21. Historical Summary of the Sicilian Expedition
Ellis L. Knox
Boise State University
The Expedition Begins

The force sent to Sicily consisted of 134 triremes and 27,000 men, the largest Athens had ever fielded. It all but exhausted the Athenian treasury, which represented the income of its entire empire and not just of Attica. But it would all be worth it to bring Sparta to its knees.

On the eve of the departure of the fleet there occurred one of those rare events that would be ludicrous if their consequences had not been so dire. Certain public statues were defaced all over the city, and it was widely said that the deed had been done by Alcibiades and his buddies in a drunken rout.

Certainly it was the sort of thing Alcibiades was infamous for: outrageous, impious, more than a little loony.

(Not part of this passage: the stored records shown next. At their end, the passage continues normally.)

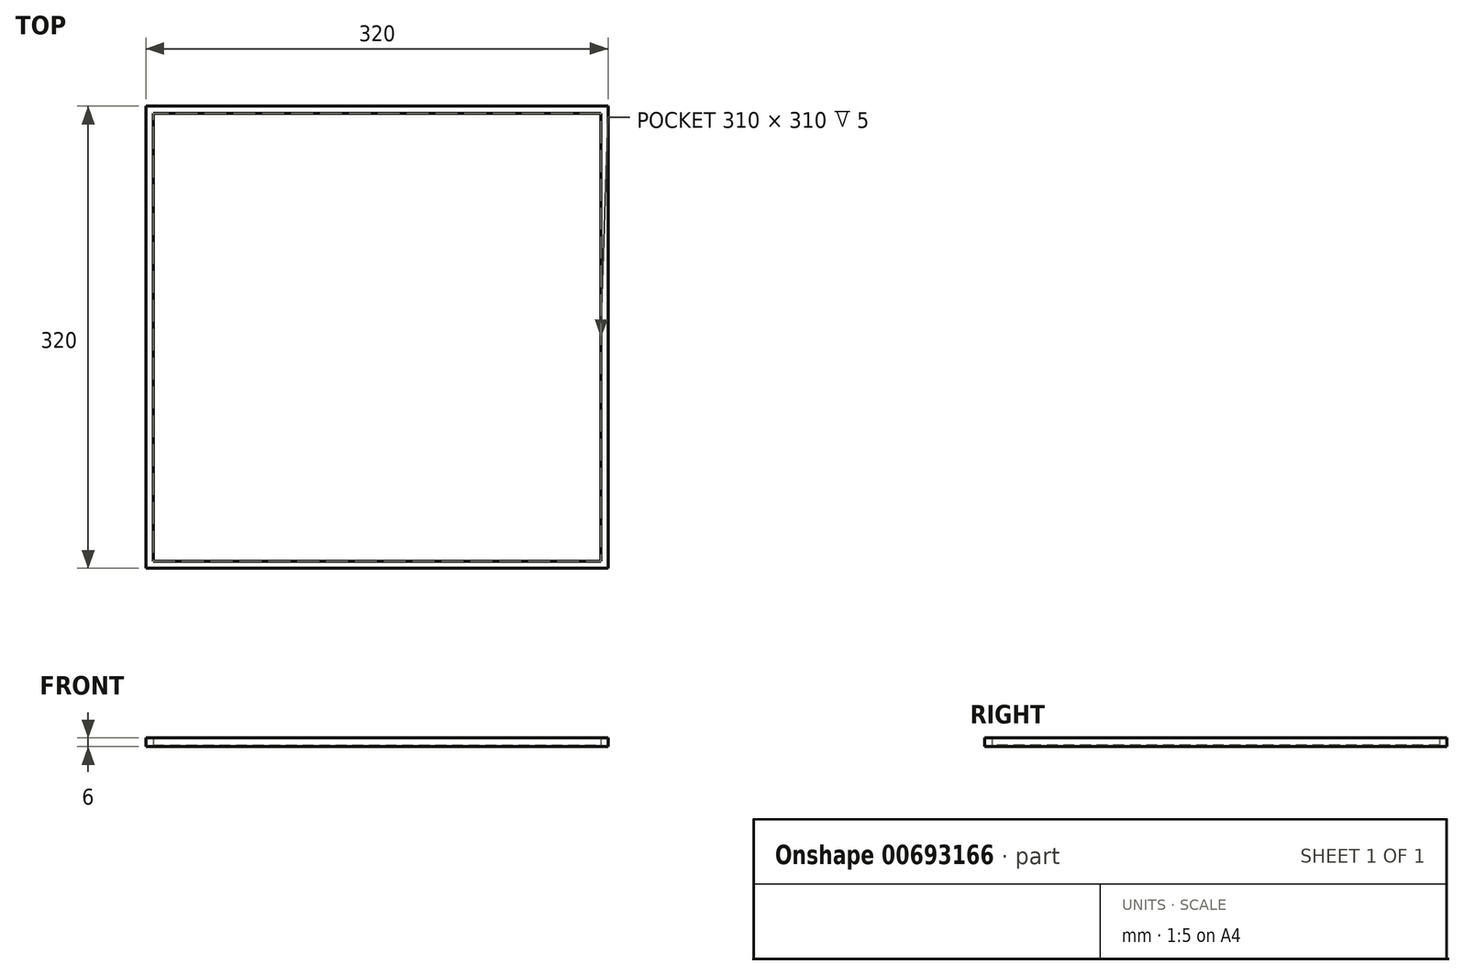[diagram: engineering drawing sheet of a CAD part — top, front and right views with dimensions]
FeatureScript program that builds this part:
annotation { "Feature Type Name" : "Feature", "Feature Type Description" : "" }
export const myFeature = defineFeature(function(context is Context, id is Id, definition is map)
    precondition{}
    {
        {
            var Q0;
            Q0=qCreatedBy(makeId("Top.planeOp"),FACE);
            var sketch = newSketch(context, id + "F0", { "sketchPlane" : qUnion([Q0])});
            skLineSegment(sketch, "E0.bottom", {"start": v(-288.8, 199.74) * mm, "end": v(31.2, 199.74) * mm});
            skLineSegment(sketch, "E0.top", {"start": v(-288.8, -120.26) * mm, "end": v(31.2, -120.26) * mm});
            skLineSegment(sketch, "E0.left", {"start": v(-288.8, 199.74) * mm, "end": v(-288.8, -120.26) * mm});
            skLineSegment(sketch, "E0.right", {"start": v(31.2, 199.74) * mm, "end": v(31.2, -120.26) * mm});
            skLineSegment(sketch, "E1.bottom", {"start": v(-283.8, 194.74) * mm, "end": v(26.2, 194.74) * mm});
            skLineSegment(sketch, "E1.top", {"start": v(-283.8, -115.26) * mm, "end": v(26.2, -115.26) * mm});
            skLineSegment(sketch, "E1.left", {"start": v(-283.8, 194.74) * mm, "end": v(-283.8, -115.26) * mm});
            skLineSegment(sketch, "E1.right", {"start": v(26.2, 194.74) * mm, "end": v(26.2, -115.26) * mm});
            skSolve(sketch);
        }
        {
            var Q0;
            Q0=qSketchRegion(id+"F0",true);
            extrude(context, id + "F1", {"entities" : qUnion([Q0]), "depth" : 5 * mm, "offsetDistance" : 25 * mm});
        }
        {
            var Q0;
            Q0=makeQuery(id+"F1.opExtrude","CAP_FACE",FACE,{"disambiguationData":[OSD([sQuery(id+"F0.wireOp",EDGE,"E0.bottom"),sQuery(id+"F0.wireOp",EDGE,"E0.top"),sQuery(id+"F0.wireOp",EDGE,"E0.left"),sQuery(id+"F0.wireOp",EDGE,"E0.right"),sQuery(id+"F0.wireOp",EDGE,"Q3saARHD-Gs58-2NVK-PtzY-fhxvJSEAU8xS.bottom"),sQuery(id+"F0.wireOp",EDGE,"Q3saARHD-Gs58-2NVK-PtzY-fhxvJSEAU8xS.top"),sQuery(id+"F0.wireOp",EDGE,"Q3saARHD-Gs58-2NVK-PtzY-fhxvJSEAU8xS.left"),sQuery(id+"F0.wireOp",EDGE,"Q3saARHD-Gs58-2NVK-PtzY-fhxvJSEAU8xS.right"),sQuery(id+"F0.wireOp",EDGE,"dcdc5563-4537-49a2-8787-ece9258b1a45.0.1.0"),sQuery(id+"F0.wireOp",EDGE,"dcdc5563-4537-49a2-8787-ece9258b1a45.0.1.1"),sQuery(id+"F0.wireOp",EDGE,"dcdc5563-4537-49a2-8787-ece9258b1a45.0.1.2"),sQuery(id+"F0.wireOp",EDGE,"dcdc5563-4537-49a2-8787-ece9258b1a45.0.1.3"),sQuery(id+"F0.wireOp",EDGE,"dcdc5563-4537-49a2-8787-ece9258b1a45.0.2.0"),sQuery(id+"F0.wireOp",EDGE,"dcdc5563-4537-49a2-8787-ece9258b1a45.0.2.1"),sQuery(id+"F0.wireOp",EDGE,"dcdc5563-4537-49a2-8787-ece9258b1a45.0.2.2"),sQuery(id+"F0.wireOp",EDGE,"dcdc5563-4537-49a2-8787-ece9258b1a45.0.2.3"),sQuery(id+"F0.wireOp",EDGE,"dcdc5563-4537-49a2-8787-ece9258b1a45.0.3.0"),sQuery(id+"F0.wireOp",EDGE,"dcdc5563-4537-49a2-8787-ece9258b1a45.0.3.1"),sQuery(id+"F0.wireOp",EDGE,"dcdc5563-4537-49a2-8787-ece9258b1a45.0.3.2"),sQuery(id+"F0.wireOp",EDGE,"dcdc5563-4537-49a2-8787-ece9258b1a45.0.3.3"),sQuery(id+"F0.wireOp",EDGE,"dcdc5563-4537-49a2-8787-ece9258b1a45.0.4.0"),sQuery(id+"F0.wireOp",EDGE,"dcdc5563-4537-49a2-8787-ece9258b1a45.0.4.1"),sQuery(id+"F0.wireOp",EDGE,"dcdc5563-4537-49a2-8787-ece9258b1a45.0.4.2"),sQuery(id+"F0.wireOp",EDGE,"dcdc5563-4537-49a2-8787-ece9258b1a45.0.4.3"),sQuery(id+"F0.wireOp",EDGE,"dcdc5563-4537-49a2-8787-ece9258b1a45.0.5.0"),sQuery(id+"F0.wireOp",EDGE,"dcdc5563-4537-49a2-8787-ece9258b1a45.0.5.1"),sQuery(id+"F0.wireOp",EDGE,"dcdc5563-4537-49a2-8787-ece9258b1a45.0.5.2"),sQuery(id+"F0.wireOp",EDGE,"dcdc5563-4537-49a2-8787-ece9258b1a45.0.5.3"),sQuery(id+"F0.wireOp",EDGE,"dcdc5563-4537-49a2-8787-ece9258b1a45.0.6.0"),sQuery(id+"F0.wireOp",EDGE,"dcdc5563-4537-49a2-8787-ece9258b1a45.0.6.1"),sQuery(id+"F0.wireOp",EDGE,"dcdc5563-4537-49a2-8787-ece9258b1a45.0.6.2"),sQuery(id+"F0.wireOp",EDGE,"dcdc5563-4537-49a2-8787-ece9258b1a45.0.6.3")])],"isStart":true});
            var sketch = newSketch(context, id + "F2", { "sketchPlane" : qUnion([Q0])});
            skLineSegment(sketch, "E2.bottom", {"start": v(-288.8, -199.74) * mm, "end": v(31.2, -199.74) * mm});
            skLineSegment(sketch, "E2.top", {"start": v(-288.8, 120.26) * mm, "end": v(31.2, 120.26) * mm});
            skLineSegment(sketch, "E2.left", {"start": v(-288.8, -199.74) * mm, "end": v(-288.8, 120.26) * mm});
            skLineSegment(sketch, "E2.right", {"start": v(31.2, -199.74) * mm, "end": v(31.2, 120.26) * mm});
            skSolve(sketch);
        }
        {
            var Q0;
            Q0=qSketchRegion(id+"F2",true);
            extrude(context, id + "F3", {"entities" : qUnion([Q0]), "operationType" : NewBodyOperationType.ADD, "depth" : 1 * mm, "offsetDistance" : 25 * mm});
        }
    });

But equally certainly it was just the sort of story that would be manufactured by his enemies to do him mischief.

The fleet sailed. No more than it was gone, charges were brought in the matter of the statues against Alcibiades. Since this was a democracy, and Alcibiades was after all no more than a citizen now accused of a crime, a state ship was sent after the fleet to bring Alcibiades back.

The ship caught up with the fleet and Alcibiades was duly arrested, accused of sacrilege. It was an Athenian madness to gamble on such an expedition and then arrest the man who had conceived it. But it was plain bad policing to let the man get away on the return to Athens.

As the state ship rounded the Peloponnese, Alcibiades gave his captors the slip, dove over the side and swam to shore. Whereupon he went directly to Sparta and proceeded to tell the Spartans every detail of the expedition.